U.S. Reverses Chip Software Export Ban to China

The U.S. government has lifted export restrictions on advanced chip-design software previously imposed on China, according to announcements Thursday from major semiconductor software firms Synopsys and Cadence.
The reversal, made by the Bureau of Industry and Security (BIS) under the Department of Commerce, marks a notable shift in the Biden administration’s tech trade policy.
In a statement, California-based Synopsys confirmed that it is “working to restore access to the recently restricted products in China.” Rival firm Cadence also acknowledged the policy change, telling CNBC it is currently restoring software and technology access to affected Chinese clients “in compliance with U.S. export laws.”
The Department of Commerce has not issued an official comment on the matter.
Restrictions Quietly Lifted After May Crackdown
The original restrictions, issued on May 23, required software providers to obtain licenses before exporting semiconductor-related goods—such as design software and specialty chemicals—to Chinese firms. The policy reportedly impacted not only Synopsys and Cadence but also Siemens EDA, the U.S. subsidiary of Germany’s Siemens. Siemens has also been notified it can resume operations in China, according to multiple sources.

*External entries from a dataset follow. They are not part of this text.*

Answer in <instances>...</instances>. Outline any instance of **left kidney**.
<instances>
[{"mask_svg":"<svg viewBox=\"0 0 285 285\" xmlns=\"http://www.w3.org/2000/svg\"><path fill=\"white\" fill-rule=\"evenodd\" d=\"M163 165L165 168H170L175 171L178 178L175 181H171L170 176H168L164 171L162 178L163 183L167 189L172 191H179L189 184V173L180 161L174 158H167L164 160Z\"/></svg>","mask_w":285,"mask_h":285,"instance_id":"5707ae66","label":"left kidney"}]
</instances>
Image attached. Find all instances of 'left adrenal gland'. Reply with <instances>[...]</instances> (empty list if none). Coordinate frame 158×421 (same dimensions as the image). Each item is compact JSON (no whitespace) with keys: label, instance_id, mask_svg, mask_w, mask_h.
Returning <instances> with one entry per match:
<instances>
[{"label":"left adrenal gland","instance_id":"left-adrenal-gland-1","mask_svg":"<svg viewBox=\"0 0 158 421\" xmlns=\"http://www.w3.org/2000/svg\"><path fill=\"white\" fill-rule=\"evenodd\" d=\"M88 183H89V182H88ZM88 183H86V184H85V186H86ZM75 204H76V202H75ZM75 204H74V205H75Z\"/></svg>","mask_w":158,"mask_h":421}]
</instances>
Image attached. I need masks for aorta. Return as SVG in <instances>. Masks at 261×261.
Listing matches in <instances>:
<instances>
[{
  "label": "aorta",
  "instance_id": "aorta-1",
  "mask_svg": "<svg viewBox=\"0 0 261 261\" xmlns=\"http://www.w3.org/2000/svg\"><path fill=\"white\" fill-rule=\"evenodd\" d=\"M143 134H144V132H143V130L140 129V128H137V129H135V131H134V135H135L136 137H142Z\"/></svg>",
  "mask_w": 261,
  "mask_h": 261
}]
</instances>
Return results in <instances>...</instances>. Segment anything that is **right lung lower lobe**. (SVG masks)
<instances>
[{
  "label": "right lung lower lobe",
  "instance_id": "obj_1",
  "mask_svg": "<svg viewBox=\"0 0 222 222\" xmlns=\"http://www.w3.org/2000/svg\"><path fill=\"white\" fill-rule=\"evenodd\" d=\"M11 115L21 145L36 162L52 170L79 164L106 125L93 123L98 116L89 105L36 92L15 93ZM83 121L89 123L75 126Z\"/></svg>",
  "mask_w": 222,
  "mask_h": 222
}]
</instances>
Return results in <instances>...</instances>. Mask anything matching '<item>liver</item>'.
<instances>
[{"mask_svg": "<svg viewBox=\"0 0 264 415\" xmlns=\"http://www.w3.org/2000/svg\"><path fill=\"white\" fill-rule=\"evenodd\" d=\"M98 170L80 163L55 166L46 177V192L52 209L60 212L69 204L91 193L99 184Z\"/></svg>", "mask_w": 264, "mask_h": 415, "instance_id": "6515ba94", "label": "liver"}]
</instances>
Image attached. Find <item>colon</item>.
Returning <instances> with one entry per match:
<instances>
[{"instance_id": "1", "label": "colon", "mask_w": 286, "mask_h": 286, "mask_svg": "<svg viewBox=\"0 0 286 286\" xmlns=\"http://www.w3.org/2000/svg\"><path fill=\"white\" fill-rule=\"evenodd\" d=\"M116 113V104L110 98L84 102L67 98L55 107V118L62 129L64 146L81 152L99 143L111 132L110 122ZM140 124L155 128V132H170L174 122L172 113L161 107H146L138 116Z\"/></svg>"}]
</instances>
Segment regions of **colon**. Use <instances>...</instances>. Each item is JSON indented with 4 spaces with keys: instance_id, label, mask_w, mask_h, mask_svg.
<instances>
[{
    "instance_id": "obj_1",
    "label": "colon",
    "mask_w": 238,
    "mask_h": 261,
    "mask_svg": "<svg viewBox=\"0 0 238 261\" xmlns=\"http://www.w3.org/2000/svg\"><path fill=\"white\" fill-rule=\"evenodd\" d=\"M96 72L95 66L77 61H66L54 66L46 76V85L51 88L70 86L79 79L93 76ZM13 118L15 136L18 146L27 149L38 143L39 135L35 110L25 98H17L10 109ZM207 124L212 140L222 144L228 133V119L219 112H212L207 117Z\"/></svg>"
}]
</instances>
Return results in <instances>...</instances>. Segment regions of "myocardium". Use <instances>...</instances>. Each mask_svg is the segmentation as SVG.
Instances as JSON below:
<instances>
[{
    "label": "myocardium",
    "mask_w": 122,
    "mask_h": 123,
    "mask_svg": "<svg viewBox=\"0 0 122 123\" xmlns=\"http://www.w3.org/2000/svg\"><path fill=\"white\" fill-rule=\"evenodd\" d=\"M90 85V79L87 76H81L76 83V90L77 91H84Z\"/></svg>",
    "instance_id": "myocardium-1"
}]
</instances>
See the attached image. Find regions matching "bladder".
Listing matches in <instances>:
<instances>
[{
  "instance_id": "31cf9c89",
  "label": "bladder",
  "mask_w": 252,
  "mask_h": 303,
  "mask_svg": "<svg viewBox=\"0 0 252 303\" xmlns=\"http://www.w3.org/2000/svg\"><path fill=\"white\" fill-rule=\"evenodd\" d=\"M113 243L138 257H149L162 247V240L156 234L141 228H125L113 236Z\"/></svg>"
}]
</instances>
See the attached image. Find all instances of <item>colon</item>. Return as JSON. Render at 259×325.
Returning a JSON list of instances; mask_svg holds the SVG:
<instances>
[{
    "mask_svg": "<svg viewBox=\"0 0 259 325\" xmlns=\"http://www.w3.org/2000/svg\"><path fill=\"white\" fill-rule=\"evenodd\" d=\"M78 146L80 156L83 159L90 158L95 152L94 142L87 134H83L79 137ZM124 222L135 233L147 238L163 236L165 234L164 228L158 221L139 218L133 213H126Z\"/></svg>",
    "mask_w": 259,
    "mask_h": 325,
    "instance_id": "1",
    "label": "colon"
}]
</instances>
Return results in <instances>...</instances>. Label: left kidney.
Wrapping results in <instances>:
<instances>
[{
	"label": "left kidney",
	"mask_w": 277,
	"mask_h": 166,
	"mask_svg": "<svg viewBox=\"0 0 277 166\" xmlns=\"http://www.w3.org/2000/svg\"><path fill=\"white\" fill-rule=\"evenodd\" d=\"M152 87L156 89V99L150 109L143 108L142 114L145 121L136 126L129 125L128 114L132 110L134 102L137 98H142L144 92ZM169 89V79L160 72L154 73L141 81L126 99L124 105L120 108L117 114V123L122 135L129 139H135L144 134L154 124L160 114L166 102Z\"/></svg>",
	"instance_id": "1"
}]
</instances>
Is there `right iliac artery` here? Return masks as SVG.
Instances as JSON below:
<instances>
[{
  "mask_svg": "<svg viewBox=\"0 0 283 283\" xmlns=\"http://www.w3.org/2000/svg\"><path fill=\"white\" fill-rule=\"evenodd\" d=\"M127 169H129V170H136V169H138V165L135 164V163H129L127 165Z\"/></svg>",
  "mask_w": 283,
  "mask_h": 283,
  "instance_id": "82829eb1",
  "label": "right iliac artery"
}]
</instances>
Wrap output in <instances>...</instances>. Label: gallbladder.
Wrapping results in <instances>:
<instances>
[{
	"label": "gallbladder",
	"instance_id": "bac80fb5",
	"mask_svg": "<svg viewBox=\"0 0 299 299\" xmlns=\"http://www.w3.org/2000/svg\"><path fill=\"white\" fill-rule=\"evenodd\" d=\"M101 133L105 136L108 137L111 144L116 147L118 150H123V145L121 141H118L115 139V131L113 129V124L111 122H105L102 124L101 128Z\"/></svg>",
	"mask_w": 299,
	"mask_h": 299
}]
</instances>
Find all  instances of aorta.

Market Reaction and Industry Impact
Shares of Synopsys and Cadence surged in overnight trading following the news, gaining more than 6% and 7%, respectively, on the Robinhood platform. The stock boost reflects investor optimism about renewed access to one of the world’s largest chip markets.
The three companies are dominant players in the electronic design automation (EDA) sector, which provides the critical software, hardware, and support services needed for advanced chip manufacturing. The U.S. retains a commanding lead in this segment, making its policy decisions highly influential in global semiconductor development.